Igualmente simbólico es el reflejo de Justine en los espejos a través de la película: la primera vez el reflejo es incómodo. La protagonista se prueba un vestido que parece no encajar en su cuerpo. La vestimenta no es voluntaria sino una puerta de entrada al grupo universitario femenino, una forma de integración obligada. La incomodidad de Justine atraviesa al espectador. El segundo espejo, por el contrario, corrompe al mismo público que hasta entonces había interpretado a Justine como una niña inocente. El público que la juzgaba, ahora es seducido, persuadido.

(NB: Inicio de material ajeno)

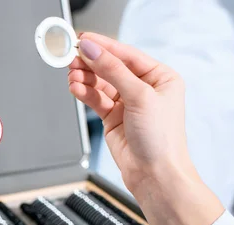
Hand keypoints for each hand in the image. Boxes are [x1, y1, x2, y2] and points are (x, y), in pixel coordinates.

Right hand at [68, 33, 223, 224]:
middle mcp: (143, 89)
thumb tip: (93, 50)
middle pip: (110, 68)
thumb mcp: (139, 96)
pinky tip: (76, 87)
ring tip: (72, 74)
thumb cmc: (161, 139)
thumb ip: (113, 70)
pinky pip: (95, 99)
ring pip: (100, 84)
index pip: (126, 55)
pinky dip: (84, 92)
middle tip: (72, 57)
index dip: (104, 46)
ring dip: (85, 78)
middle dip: (91, 63)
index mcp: (160, 77)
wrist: (154, 173)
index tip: (83, 40)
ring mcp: (127, 104)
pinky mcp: (113, 118)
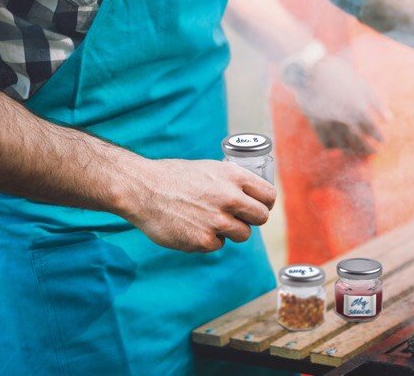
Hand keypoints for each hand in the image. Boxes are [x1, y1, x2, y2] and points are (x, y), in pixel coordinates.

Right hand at [123, 157, 276, 252]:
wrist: (145, 189)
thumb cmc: (175, 176)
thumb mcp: (210, 169)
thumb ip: (231, 182)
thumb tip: (250, 195)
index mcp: (234, 176)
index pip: (269, 195)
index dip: (266, 203)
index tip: (260, 207)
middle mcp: (230, 198)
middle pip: (261, 217)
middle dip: (252, 219)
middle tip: (239, 218)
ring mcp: (217, 221)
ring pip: (243, 234)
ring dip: (231, 231)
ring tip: (212, 221)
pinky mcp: (203, 241)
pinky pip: (218, 245)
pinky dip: (209, 240)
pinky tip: (194, 228)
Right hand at [291, 54, 389, 158]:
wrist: (310, 71)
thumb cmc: (339, 74)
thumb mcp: (362, 84)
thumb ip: (376, 102)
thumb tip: (389, 119)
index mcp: (357, 108)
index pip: (371, 128)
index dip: (378, 136)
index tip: (382, 141)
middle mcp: (344, 119)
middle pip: (358, 140)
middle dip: (367, 149)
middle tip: (373, 153)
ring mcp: (329, 123)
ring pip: (342, 144)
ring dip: (351, 151)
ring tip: (356, 153)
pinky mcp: (316, 123)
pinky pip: (325, 141)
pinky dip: (331, 147)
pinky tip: (335, 148)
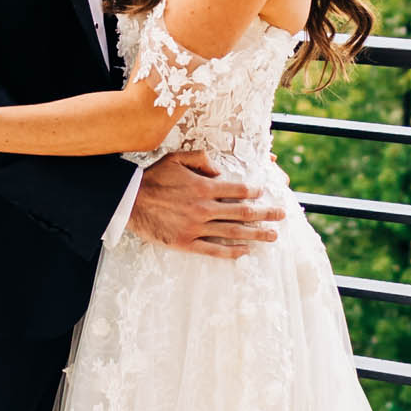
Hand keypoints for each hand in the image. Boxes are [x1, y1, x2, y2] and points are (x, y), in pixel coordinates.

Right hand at [128, 153, 282, 259]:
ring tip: (272, 236)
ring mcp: (197, 228)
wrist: (130, 201)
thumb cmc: (153, 178)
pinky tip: (245, 252)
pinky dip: (232, 252)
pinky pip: (214, 250)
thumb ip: (202, 159)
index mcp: (204, 187)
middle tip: (281, 216)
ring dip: (256, 235)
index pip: (238, 190)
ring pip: (233, 233)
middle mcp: (205, 208)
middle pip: (243, 213)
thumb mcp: (177, 158)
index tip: (264, 193)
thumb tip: (219, 171)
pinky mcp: (187, 243)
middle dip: (265, 215)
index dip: (254, 192)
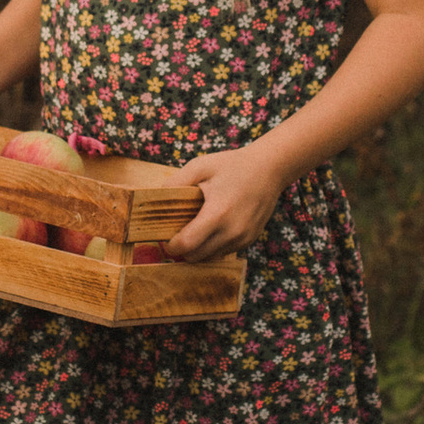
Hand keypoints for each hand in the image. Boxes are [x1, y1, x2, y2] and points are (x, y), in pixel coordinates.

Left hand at [165, 139, 292, 258]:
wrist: (271, 168)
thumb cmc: (232, 165)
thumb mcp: (200, 167)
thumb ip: (174, 183)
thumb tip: (152, 201)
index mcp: (218, 213)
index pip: (187, 245)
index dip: (170, 245)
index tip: (165, 237)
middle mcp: (232, 232)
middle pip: (196, 257)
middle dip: (182, 250)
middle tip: (176, 233)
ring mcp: (243, 239)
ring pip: (210, 258)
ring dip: (198, 250)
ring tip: (194, 229)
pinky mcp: (249, 240)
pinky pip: (223, 252)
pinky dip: (213, 246)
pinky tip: (211, 228)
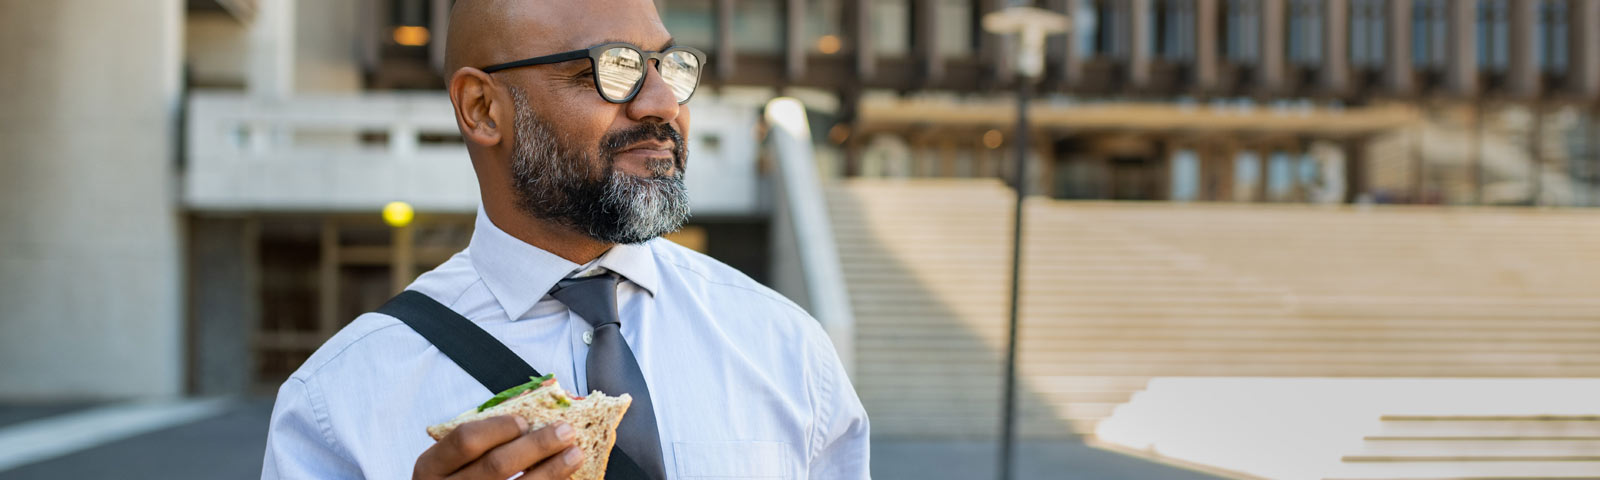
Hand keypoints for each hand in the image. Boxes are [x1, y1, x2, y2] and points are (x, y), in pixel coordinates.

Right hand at [413, 415, 583, 479]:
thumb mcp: (452, 462)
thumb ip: (481, 443)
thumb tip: (533, 420)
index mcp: (431, 467)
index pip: (466, 440)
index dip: (499, 427)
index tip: (525, 421)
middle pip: (497, 465)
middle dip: (536, 446)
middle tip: (565, 431)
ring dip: (552, 471)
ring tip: (574, 454)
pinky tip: (563, 478)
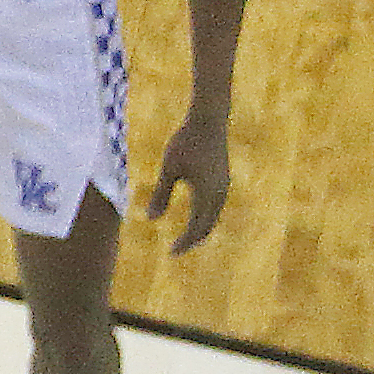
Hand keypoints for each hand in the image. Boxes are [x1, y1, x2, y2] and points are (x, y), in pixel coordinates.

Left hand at [142, 112, 229, 252]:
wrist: (209, 120)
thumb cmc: (186, 142)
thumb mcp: (169, 168)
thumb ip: (160, 194)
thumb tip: (150, 220)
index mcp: (206, 195)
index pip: (196, 228)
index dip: (184, 243)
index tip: (170, 253)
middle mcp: (219, 194)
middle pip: (207, 226)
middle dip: (192, 240)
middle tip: (176, 251)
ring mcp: (223, 186)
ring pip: (213, 216)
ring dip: (200, 229)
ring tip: (186, 238)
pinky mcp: (223, 178)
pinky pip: (215, 206)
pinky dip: (205, 216)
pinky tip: (196, 215)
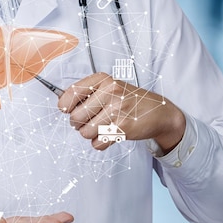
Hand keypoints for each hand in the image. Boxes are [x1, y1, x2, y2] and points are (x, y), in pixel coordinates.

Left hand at [57, 72, 185, 153]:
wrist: (160, 112)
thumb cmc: (130, 100)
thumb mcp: (109, 87)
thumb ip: (87, 93)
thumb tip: (61, 104)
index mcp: (103, 79)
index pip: (70, 93)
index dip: (65, 106)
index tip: (68, 110)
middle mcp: (110, 91)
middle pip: (75, 118)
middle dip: (79, 124)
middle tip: (90, 121)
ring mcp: (118, 109)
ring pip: (85, 133)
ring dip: (90, 134)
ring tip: (102, 127)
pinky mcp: (123, 127)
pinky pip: (97, 143)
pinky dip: (100, 143)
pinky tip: (110, 134)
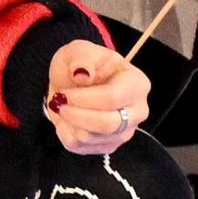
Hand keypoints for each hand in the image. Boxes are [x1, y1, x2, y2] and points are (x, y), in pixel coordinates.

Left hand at [44, 40, 149, 155]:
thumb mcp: (80, 50)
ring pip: (91, 138)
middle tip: (60, 104)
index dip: (84, 99)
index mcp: (137, 84)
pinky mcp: (108, 146)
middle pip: (107, 124)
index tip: (64, 94)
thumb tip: (82, 74)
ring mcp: (124, 132)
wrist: (74, 81)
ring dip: (70, 123)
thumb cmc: (83, 64)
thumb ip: (82, 58)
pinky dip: (67, 134)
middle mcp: (137, 111)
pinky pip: (82, 148)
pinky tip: (68, 119)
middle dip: (77, 115)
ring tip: (65, 107)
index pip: (112, 98)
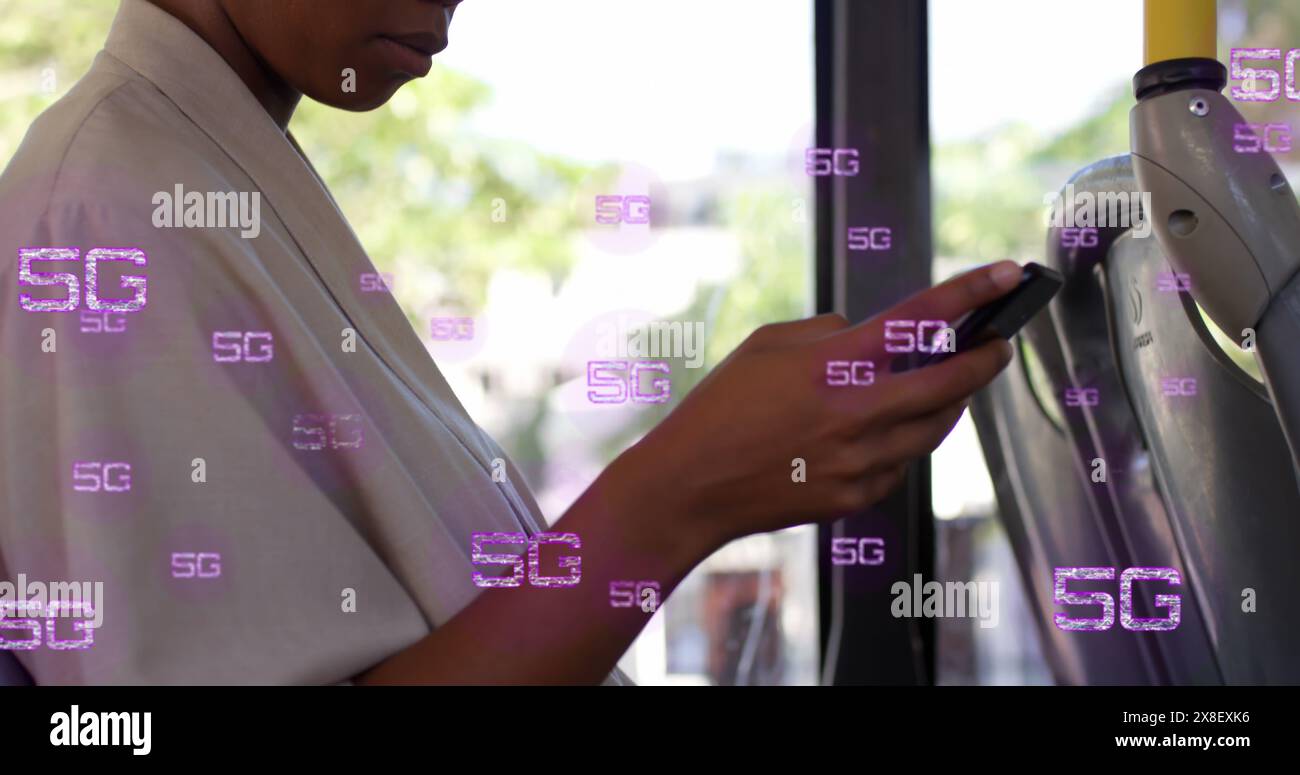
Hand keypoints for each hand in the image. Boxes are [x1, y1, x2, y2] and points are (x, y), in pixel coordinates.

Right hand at [625, 260, 1023, 549]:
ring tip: (949, 386)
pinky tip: (884, 432)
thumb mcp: (764, 345)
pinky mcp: (855, 495)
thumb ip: (825, 333)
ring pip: (934, 428)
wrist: (690, 486)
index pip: (918, 319)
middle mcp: (854, 413)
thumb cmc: (719, 409)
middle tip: (998, 346)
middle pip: (950, 383)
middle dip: (985, 360)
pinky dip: (902, 442)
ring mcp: (859, 460)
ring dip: (950, 403)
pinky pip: (900, 463)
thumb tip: (865, 335)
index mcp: (831, 365)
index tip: (1006, 274)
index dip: (970, 292)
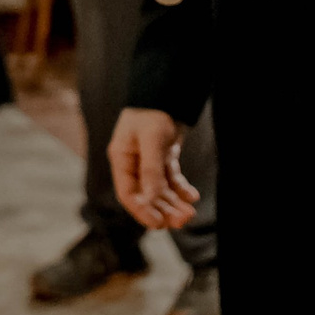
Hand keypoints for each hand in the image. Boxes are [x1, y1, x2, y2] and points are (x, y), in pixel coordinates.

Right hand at [110, 106, 200, 229]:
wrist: (168, 90)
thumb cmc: (153, 112)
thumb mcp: (151, 140)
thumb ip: (151, 169)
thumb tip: (151, 199)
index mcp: (121, 158)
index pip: (128, 193)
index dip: (142, 211)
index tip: (158, 224)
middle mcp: (133, 163)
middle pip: (146, 195)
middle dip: (163, 209)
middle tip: (181, 221)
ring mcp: (149, 161)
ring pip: (160, 189)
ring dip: (174, 203)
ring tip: (188, 214)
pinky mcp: (164, 157)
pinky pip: (171, 178)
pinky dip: (181, 188)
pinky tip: (192, 196)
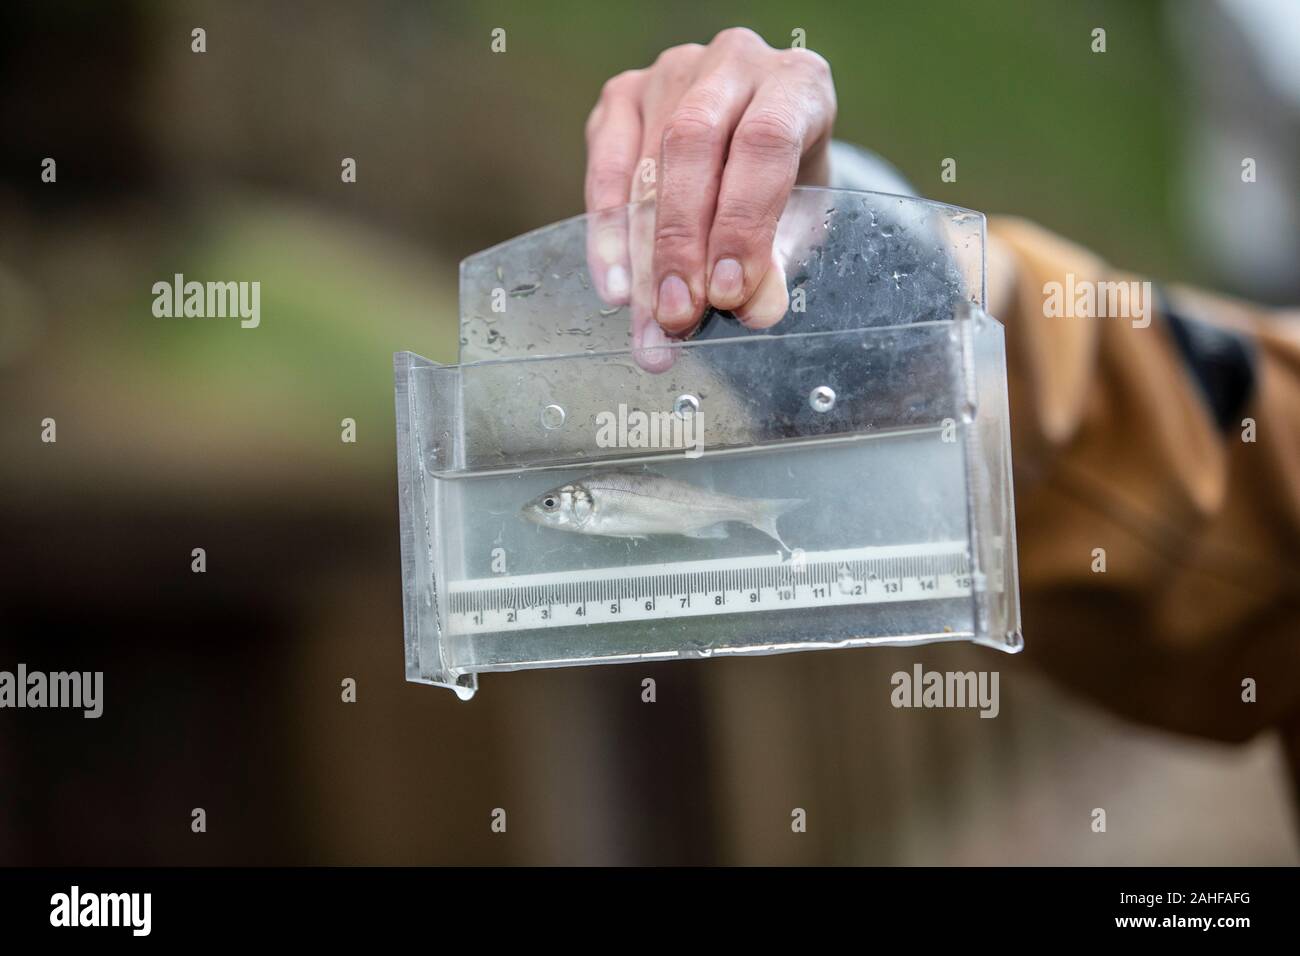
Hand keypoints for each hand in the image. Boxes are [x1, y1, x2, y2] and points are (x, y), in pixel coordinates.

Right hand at [584, 28, 835, 360]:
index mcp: (796, 83)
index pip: (764, 142)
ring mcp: (671, 73)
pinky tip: (615, 288)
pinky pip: (605, 170)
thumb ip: (778, 261)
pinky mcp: (622, 96)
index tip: (729, 293)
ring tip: (649, 327)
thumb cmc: (787, 186)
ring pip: (645, 167)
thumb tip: (752, 311)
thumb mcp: (800, 223)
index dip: (743, 222)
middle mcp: (732, 62)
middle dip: (681, 244)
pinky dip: (607, 237)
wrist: (758, 151)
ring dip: (641, 259)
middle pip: (692, 146)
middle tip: (677, 317)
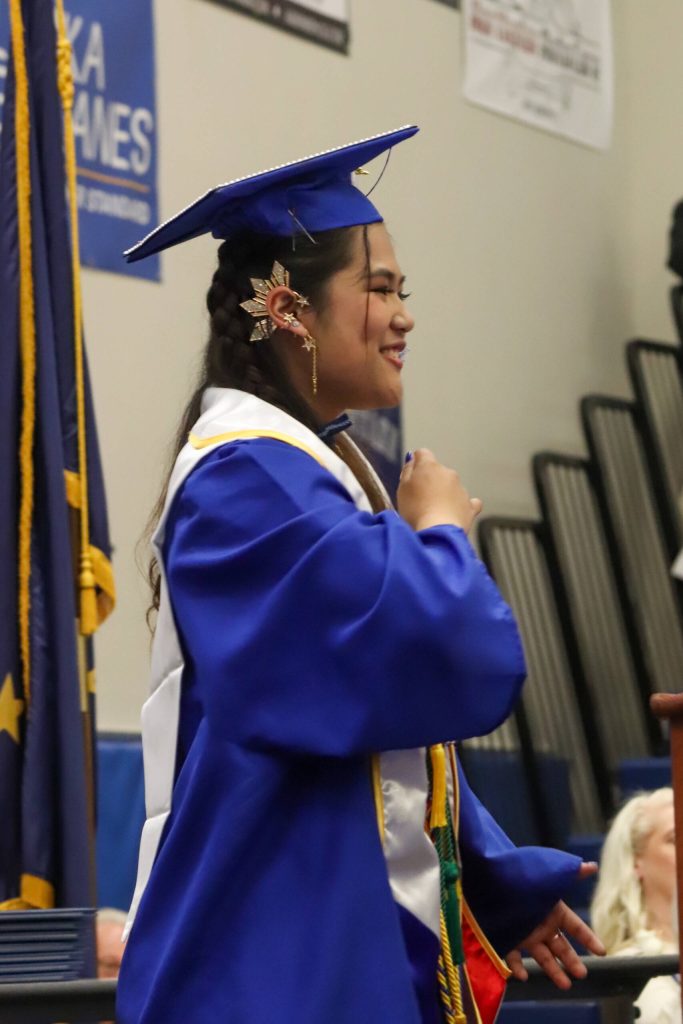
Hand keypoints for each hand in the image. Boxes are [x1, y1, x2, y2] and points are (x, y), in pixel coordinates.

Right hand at [397, 449, 481, 533]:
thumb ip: (407, 471)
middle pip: (437, 472)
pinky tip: (455, 513)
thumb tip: (413, 459)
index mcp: (430, 466)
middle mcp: (448, 473)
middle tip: (419, 500)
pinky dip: (462, 505)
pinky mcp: (470, 506)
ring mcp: (461, 489)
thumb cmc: (415, 510)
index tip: (411, 476)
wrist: (437, 531)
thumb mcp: (402, 488)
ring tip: (433, 513)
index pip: (423, 454)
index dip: (416, 463)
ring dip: (444, 494)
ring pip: (451, 487)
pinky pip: (468, 502)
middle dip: (430, 481)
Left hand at [505, 864, 604, 989]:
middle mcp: (541, 924)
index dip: (589, 939)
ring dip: (554, 971)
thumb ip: (571, 873)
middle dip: (572, 961)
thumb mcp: (547, 877)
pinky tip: (523, 975)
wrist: (487, 877)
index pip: (576, 927)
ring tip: (565, 985)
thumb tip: (593, 865)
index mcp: (553, 910)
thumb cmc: (521, 877)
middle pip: (562, 947)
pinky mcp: (507, 939)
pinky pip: (514, 958)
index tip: (602, 952)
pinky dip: (517, 968)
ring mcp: (525, 933)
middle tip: (582, 974)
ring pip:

Sin embargo Justine no pretende seducir a nadie sino a sí misma: se mira fijamente en el espejo y se recrea mientras baila plus putes que toutes les putes haciendo suyo su cuerpo y su placer. Lame el espejo y lo chupa no siendo más que su reflejo y la aceptación de su sexualidad —convencional y carnívora— el fruto de su diversión.

La sinceridad de la hermandad entre mujeres también destaca por su realismo en la película no sólo en la representación de la relación física entre ambos cuerpos sino también en el retrato sadomasoquista de los lazos de sangre. Alex representa la nueva genealogía familiar a la que se adhiere Justine, una estirpe mucho más atractiva que la representada por el binomio vegetariano-veterinario y marcada por el triunfo del deleite sin culpa: Alex vive su propio canibalismo sin atisbo de remordimiento. Ducournau repite aquí el patrón prehistórico de supervivencia: la hermana mayor y experimentada enseña los ritos tradicionales a la heredera, la caza y recolección. La relación entre hermanas tiene trazos de cotidianeidad representados en escenas exquisitas —mención especial a la secuencia en la que Alex depila a Justine— que repite la pauta de experimentada-aprendiz. El vínculo es también realista en su representación de la traición y el perdón: tras el último asesinato perpetrado por Alex, Justine lava a su hermana mayor ceremoniosamente en un ritual de purificación. Ducournau evidencia con el cierre del arco de la relación que la sociedad no exime a nadie de sus responsabilidades, las hermanas se miran a través del cristal de una cárcel: es precisamente Alex, la más desinhibida y desvergonzada, la que ha acabado enjaulada. El placer no se premia, se encierra.

“¿Qué hace una chica guapa como usted haciendo una de género como esta?” le pregunta un presentador de la CNN a Julia Ducournau al comienzo de una entrevista. Ducournau ha denunciado en numerosas ocasiones el tratamiento despectivo de la industria del cine hacia la mujer que se dedica al terror. Desde aquí nos unimos a una de las últimas directoras que no sólo se suman a un género marcado habitualmente por la presencia masculina sino que además se mofan de las convenciones de casi obligado cumplimiento en el terror cinematográfico. Con dos protagonistas femeninas que se mueven a plena luz del día jugando con el espectador acostumbrado a la pasividad de ver lo que espera ver Ducournau entra por la puerta grande en el mundo del cine de terror.